Pour la Cour, il s’agissait là indéniablement d’un sujet d’intérêt général que les journalistes avaient le droit de faire connaître au public à travers la presse. La Cour souligne que le rôle des journalistes d’investigation est précisément d’informer et d’alerter le public, notamment sur des phénomènes indésirables, dès que des informations pertinentes entrent en leur possession. Elle relève que les journalistes avaient indiqué en première page du quotidien qu’il s’agissait d’un « rapport d’observations provisoires susceptible d’être modifié par les arguments de ceux qu’il met en cause ». La Cour estime que les journalistes ont fait une présentation claire de la nature du rapport en cause et ont démontré ainsi leur bonne foi et un souci du respect de la déontologie de leur profession.
La Cour constate que le rapport en cause avait été communiqué aux président et ancien président du conseil régional du Languedoc-Roussillon et que des extraits avaient été adressés à soixante-dix personnes mises en cause dans ce rapport. Le juge d’instruction ayant mis les journalistes en examen constata lui-même dans son ordonnance du 22 mai 2007 que l’enquête n’avait pas permis de déterminer si l’auteur de la divulgation était tenu au secret professionnel. La chambre d’instruction de la cour d’appel de Montpellier souligna que les destinataires de ce rapport n’étaient pas tenus au secret professionnel, et que les documents provisoires n’étaient pas – suivant le code des juridictions financières – automatiquement classifiés.

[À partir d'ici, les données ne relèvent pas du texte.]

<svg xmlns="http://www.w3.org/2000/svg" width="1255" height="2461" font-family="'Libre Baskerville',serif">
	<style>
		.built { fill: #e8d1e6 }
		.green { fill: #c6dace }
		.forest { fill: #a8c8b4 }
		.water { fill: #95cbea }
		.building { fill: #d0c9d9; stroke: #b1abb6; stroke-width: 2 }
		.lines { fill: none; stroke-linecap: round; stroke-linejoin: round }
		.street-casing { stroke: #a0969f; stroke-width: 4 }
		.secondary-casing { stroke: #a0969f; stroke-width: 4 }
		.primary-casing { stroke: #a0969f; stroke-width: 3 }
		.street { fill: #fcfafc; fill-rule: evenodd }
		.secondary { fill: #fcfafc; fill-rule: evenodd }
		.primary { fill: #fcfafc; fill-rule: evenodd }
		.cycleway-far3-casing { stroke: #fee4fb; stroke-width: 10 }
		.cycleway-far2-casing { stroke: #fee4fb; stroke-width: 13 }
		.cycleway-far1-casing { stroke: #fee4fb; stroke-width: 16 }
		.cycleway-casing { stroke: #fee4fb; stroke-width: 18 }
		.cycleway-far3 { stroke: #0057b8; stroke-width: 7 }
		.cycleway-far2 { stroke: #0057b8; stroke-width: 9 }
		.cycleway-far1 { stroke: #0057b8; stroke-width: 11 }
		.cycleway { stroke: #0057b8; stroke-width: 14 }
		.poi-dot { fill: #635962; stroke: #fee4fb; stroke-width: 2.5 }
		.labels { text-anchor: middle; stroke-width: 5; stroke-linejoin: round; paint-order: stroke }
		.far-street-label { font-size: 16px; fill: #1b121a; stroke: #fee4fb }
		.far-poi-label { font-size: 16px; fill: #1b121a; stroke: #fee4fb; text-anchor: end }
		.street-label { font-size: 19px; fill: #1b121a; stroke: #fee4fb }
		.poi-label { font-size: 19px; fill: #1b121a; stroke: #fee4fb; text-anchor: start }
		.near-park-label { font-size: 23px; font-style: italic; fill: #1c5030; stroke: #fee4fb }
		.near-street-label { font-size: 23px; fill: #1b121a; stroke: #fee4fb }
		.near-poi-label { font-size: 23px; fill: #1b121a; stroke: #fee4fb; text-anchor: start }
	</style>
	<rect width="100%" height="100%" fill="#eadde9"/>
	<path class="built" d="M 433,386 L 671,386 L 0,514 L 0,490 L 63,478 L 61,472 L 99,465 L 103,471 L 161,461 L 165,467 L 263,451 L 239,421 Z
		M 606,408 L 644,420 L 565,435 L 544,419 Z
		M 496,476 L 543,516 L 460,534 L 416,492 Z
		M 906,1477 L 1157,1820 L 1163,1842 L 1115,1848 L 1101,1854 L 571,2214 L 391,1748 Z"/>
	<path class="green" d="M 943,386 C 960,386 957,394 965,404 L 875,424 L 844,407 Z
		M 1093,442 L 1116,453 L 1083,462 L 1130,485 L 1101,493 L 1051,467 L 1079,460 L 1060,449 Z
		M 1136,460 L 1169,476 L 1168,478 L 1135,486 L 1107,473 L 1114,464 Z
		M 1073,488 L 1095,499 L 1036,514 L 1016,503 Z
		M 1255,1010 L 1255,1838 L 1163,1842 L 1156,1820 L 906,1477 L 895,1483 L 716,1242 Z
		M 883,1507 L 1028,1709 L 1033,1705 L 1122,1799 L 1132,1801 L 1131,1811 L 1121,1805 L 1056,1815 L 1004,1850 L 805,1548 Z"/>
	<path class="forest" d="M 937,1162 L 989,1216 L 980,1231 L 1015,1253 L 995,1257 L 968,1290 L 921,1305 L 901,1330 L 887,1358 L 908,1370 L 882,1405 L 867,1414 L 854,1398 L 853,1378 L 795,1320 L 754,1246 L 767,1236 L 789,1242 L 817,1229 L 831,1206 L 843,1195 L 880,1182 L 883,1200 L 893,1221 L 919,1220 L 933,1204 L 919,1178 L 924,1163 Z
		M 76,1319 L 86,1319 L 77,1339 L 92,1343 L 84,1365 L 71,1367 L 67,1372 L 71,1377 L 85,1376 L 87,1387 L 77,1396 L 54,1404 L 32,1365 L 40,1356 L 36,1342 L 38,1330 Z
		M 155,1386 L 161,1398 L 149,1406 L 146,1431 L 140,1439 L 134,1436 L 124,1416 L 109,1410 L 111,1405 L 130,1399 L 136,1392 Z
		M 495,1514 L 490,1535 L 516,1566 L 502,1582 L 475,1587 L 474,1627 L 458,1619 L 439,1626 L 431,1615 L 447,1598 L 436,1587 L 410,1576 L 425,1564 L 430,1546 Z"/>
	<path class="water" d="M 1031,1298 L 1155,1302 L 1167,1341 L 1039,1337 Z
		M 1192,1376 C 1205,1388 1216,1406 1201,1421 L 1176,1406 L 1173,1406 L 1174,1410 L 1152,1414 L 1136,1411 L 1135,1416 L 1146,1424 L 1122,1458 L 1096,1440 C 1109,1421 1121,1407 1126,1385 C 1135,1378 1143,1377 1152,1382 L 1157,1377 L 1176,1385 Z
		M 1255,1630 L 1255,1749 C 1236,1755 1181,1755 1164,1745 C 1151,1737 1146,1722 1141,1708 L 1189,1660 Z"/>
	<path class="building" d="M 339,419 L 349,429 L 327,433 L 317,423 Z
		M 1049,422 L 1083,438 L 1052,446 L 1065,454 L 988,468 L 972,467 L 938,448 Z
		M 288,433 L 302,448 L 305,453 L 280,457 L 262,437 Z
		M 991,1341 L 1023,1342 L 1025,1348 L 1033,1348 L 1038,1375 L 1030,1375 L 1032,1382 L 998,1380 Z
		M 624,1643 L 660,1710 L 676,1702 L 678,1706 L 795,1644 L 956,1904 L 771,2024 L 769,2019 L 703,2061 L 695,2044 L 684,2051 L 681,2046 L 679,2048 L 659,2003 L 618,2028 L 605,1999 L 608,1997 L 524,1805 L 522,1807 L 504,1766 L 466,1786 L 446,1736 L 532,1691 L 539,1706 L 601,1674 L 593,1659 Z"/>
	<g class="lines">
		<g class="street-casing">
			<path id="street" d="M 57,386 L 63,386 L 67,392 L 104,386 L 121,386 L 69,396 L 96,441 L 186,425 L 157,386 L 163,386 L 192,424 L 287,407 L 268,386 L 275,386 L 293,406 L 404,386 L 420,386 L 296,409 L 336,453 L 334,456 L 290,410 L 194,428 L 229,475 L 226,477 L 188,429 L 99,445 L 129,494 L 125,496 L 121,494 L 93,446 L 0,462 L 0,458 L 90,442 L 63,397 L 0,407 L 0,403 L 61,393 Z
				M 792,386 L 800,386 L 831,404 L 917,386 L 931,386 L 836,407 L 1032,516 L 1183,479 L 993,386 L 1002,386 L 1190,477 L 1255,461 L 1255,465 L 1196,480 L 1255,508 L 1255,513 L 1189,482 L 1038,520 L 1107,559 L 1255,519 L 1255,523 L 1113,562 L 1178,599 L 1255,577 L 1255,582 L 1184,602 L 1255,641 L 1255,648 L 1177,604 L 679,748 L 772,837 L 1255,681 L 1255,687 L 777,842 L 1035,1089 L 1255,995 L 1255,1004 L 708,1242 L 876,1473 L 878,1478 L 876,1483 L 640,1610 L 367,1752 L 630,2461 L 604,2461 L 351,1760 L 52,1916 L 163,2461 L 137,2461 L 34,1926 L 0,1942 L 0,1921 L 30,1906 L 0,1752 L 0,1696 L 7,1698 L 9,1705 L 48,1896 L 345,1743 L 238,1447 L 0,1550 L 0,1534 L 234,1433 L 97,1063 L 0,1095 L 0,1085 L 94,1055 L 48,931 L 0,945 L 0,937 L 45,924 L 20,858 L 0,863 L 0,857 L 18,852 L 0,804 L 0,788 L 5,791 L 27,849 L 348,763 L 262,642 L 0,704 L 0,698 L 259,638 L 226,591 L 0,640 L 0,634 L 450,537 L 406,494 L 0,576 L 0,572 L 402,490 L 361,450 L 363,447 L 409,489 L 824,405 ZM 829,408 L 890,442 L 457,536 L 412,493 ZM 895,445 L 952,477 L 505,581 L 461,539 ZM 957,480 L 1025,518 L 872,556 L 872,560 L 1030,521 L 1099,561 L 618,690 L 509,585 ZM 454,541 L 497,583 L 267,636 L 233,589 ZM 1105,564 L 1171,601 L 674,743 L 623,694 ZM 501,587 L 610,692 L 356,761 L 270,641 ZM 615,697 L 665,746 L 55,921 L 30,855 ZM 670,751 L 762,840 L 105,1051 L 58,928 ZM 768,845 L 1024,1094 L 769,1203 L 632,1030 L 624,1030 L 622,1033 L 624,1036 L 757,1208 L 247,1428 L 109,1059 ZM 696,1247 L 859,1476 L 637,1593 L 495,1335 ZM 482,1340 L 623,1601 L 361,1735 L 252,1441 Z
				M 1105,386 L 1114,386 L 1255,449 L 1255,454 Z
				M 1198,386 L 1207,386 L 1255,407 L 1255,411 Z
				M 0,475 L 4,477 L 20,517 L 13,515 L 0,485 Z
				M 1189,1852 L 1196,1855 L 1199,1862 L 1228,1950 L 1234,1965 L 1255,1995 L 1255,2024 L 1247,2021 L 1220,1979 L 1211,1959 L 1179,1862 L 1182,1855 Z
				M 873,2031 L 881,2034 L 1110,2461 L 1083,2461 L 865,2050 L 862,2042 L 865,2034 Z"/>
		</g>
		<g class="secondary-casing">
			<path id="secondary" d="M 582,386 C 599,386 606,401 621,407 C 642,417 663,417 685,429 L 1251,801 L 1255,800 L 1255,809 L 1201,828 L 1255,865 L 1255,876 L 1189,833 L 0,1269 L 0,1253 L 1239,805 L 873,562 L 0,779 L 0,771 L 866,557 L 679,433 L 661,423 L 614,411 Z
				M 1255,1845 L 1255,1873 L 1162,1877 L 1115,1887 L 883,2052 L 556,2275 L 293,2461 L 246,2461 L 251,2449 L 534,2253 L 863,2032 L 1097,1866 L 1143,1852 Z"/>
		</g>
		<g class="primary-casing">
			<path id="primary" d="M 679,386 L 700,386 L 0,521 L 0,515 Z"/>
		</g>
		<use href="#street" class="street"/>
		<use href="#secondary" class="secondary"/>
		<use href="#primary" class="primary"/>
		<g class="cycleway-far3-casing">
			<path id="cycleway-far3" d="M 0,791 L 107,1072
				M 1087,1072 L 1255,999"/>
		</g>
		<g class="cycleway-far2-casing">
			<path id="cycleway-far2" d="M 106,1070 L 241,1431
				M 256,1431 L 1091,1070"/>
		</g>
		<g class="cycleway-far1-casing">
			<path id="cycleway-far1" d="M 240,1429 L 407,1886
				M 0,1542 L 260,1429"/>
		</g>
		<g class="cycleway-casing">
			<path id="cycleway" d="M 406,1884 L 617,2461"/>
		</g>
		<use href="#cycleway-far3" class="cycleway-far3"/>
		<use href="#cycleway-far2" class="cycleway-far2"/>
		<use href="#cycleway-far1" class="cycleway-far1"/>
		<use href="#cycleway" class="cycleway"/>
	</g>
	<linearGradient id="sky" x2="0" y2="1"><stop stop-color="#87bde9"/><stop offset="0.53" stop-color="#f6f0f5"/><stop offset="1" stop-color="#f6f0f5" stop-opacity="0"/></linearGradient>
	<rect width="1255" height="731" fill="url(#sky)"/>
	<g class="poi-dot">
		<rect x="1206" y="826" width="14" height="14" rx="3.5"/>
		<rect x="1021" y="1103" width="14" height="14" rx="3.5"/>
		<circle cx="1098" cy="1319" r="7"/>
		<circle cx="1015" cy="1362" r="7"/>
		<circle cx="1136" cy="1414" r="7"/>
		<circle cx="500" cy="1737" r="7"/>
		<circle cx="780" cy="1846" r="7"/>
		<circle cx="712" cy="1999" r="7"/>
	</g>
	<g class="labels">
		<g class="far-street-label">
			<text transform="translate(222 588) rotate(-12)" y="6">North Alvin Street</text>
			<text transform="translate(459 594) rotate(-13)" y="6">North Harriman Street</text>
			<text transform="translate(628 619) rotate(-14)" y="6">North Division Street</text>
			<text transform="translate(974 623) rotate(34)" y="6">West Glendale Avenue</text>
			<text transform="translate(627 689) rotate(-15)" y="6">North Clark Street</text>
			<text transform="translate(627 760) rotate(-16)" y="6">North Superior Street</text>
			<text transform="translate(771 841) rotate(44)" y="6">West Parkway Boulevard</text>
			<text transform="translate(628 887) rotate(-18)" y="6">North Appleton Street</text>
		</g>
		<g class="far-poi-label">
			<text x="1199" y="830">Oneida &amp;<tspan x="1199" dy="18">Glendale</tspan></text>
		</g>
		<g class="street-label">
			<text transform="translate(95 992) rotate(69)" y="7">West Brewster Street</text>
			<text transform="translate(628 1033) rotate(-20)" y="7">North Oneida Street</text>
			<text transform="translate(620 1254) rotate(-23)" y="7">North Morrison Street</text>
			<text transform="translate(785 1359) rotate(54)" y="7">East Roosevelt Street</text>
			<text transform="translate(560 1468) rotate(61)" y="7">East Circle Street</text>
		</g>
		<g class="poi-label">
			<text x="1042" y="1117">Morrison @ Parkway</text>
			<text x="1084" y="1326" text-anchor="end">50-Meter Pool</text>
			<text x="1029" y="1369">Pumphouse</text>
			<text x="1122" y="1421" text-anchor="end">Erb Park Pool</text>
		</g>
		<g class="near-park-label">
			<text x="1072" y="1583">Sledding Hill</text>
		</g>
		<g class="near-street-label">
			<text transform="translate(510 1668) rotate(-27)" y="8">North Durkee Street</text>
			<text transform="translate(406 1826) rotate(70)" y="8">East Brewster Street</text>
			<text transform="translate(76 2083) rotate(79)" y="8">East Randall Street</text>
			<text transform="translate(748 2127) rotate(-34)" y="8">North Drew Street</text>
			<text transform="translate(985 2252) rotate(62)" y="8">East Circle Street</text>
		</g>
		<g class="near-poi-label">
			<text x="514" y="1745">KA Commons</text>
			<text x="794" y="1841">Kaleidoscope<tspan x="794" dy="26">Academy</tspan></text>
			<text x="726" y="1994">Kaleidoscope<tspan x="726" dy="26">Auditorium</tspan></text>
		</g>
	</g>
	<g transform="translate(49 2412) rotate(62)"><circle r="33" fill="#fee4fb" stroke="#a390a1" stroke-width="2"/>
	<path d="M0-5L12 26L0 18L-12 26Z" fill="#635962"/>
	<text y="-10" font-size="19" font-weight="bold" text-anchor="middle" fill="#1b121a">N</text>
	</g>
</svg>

La Cour se demande si d’autres mesures que la perquisition au siège de la rédaction du journal n’auraient pas pu permettre au juge d’instruction de rechercher s’il y avait eu violation du secret professionnel. Le Gouvernement omet de démontrer qu’en l’absence de la perquisition litigieuse, les autorités n’auraient pas été en mesure de rechercher d’abord l’existence d’une éventuelle violation du secret professionnel, puis ensuite, celle du recel de cette violation.
Au vu de tous les éléments précédents, la Cour arrive à la conclusion que le Gouvernement n’a pas démontré que la balance des intérêts en présence, à savoir d’une part la protection des sources et d’autre part, la prévention et la répression d’infractions a été préservée. Les motifs invoqués par les juridictions nationales pour justifier la perquisition peuvent passer pour pertinents, mais ne peuvent cependant être jugés suffisants. La Cour conclut que la perquisition litigieuse est à considérer comme disproportionnée et a violé le droit des requérants à la liberté d’expression reconnu par
Au titre de la satisfaction équitable, la Cour dit que la France doit verser à chacun des requérants 5 000 euros (EUR) pour dommage moral.